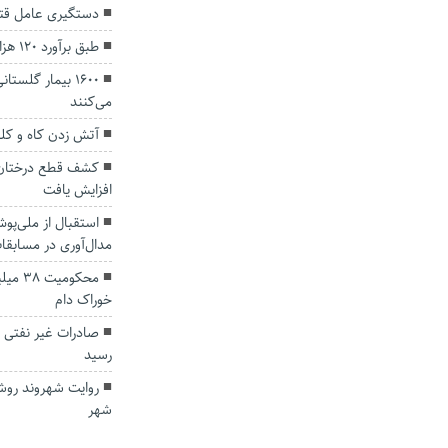
دستگیری عامل قتل مرد ۳۰ ساله در
طبق برآورد ۱۲۰ هزار گلستانی درگیر دیابت هستند
۱۶۰۰ بیمار گلس
می‌کنند
آتش زدن کاه و ک
افزایش یافت
استقبال از ملی‌پ
مدال‌آوری در مسابقا
محکوم
خوراک دام
رسید
روایت شهروند روش
شهر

+--

- **REQUIRED WORK**:
Show each line of the items that contains the word "هستند".

- **ANSWER SPACE**:
طبق برآورد ۱۲۰ هزار گلستانی درگیر دیابت هستند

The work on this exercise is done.